# How to increase cache size in Lightroom classic



## msilver2 (Oct 6, 2019)

My dying hard drive in Widows 7 is forcing me to move to a new computer (Windows 10).
In setting up Lightroom classic on my new computer, which has plenty of hard disk space, I want to expand the size of the cache, as Adobe recommends:

_By default, Lightroom sets the Camera Raw cache to 1 GB. If you increase the cache size, it can store more image data, which in turn speeds the generation of previews of those images. Some Lightroom users find that increasing the Camera Raw cache to 20 GB or more can dramatically speed performance in the Develop module. To increase the Camera Raw cache size, do the following:_


_Choose Lightroom > Preferences (Mac OS) or Edit > Preferences (Windows)._

_Click the File Handling tab._

_In the Camera Raw Cache Settings area, experiment with a Maximum Size of 10.0 GB or more._


But this doesn't work!   When I go to edit|preferences|file handling, it doesn have anything about  the cache size at all, let alone a way to change it.

I can go to Edit|Catalog Settings|file handling, and there it says "preview cache," but there is no way to change it there.

On my new computer (without any photos added to the catalog yet), LR reports, at Edit |Catalong Settings| File handing.  a preview cache size of  148 KB.  
On my current computer, where I'm still using LR, the same spot reports a preview cache size of 13gb.

Is there a difference between "Camera Raw Cache Settings," which Adobe recommends be expanded to 10 gb or more, and "preview cache"?  

And how do I make the change that Adobe recommends?
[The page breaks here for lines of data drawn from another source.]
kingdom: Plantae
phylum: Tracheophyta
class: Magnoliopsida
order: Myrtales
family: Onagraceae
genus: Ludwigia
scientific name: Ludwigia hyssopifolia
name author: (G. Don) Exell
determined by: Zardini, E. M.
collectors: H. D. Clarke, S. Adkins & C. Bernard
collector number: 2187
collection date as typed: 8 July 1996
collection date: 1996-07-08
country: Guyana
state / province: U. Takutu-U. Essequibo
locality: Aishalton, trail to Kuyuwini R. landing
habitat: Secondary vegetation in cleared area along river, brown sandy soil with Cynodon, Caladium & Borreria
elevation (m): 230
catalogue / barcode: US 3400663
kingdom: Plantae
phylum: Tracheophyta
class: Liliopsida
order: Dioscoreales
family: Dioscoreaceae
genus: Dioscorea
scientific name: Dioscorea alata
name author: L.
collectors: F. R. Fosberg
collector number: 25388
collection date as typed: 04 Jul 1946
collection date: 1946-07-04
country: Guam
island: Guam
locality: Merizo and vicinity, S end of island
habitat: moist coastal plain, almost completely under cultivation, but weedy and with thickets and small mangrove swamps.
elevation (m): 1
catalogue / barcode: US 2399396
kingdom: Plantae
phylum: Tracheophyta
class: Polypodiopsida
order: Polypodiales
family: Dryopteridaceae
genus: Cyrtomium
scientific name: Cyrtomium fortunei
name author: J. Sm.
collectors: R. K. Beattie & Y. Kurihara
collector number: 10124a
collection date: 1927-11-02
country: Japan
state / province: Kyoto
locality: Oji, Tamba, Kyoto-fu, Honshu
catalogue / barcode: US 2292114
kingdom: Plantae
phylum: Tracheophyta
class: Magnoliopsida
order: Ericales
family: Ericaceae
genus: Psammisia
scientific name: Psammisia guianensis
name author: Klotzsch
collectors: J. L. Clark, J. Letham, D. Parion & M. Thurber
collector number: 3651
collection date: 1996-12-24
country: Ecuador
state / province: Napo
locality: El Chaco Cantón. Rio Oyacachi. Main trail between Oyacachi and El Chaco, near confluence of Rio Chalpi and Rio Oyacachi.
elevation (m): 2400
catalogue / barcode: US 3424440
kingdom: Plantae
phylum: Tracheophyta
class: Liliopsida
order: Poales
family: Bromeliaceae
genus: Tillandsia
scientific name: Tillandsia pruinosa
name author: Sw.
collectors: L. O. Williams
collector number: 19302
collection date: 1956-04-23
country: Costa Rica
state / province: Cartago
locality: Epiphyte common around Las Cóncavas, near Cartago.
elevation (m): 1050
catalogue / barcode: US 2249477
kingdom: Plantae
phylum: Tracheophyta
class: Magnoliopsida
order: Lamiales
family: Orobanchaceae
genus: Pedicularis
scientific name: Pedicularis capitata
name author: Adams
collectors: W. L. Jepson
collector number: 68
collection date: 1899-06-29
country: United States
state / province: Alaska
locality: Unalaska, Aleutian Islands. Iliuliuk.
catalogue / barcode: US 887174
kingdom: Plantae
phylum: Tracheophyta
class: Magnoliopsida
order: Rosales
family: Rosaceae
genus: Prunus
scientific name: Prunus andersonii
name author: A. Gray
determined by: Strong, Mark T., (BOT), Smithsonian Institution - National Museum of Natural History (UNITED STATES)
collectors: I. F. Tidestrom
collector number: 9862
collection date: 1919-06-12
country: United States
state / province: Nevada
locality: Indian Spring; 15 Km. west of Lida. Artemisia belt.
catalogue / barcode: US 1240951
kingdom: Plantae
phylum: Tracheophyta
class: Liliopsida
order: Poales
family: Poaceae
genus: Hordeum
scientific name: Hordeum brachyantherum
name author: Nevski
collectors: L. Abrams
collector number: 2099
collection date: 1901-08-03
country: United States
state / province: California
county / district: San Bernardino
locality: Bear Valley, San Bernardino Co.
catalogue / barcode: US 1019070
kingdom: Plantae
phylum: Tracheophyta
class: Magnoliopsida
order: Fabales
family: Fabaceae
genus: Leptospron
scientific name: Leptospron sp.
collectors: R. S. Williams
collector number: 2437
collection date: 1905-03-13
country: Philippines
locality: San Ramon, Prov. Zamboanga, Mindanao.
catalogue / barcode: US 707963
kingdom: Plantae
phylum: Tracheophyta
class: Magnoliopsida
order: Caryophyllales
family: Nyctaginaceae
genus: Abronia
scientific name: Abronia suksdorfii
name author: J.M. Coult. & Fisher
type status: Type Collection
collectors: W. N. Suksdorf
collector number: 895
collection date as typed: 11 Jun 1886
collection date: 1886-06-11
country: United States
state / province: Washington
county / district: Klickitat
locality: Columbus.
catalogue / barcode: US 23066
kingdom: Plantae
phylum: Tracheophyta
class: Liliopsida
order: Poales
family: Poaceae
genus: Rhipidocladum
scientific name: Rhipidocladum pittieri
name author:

Any help is much appreciated.


----------



## Paul McFarlane (Oct 6, 2019)

Hi

Details are wrong. Go to Preferences > Performance and you'll see Camera Raw Cache. This is, as it suggests, for Raw data and saves LR reading the original RAW file (in the Develop module). Previews are different and designed to assist in the Library module.


----------



## Hal P Anderson (Oct 6, 2019)

Preferences performance tab.


----------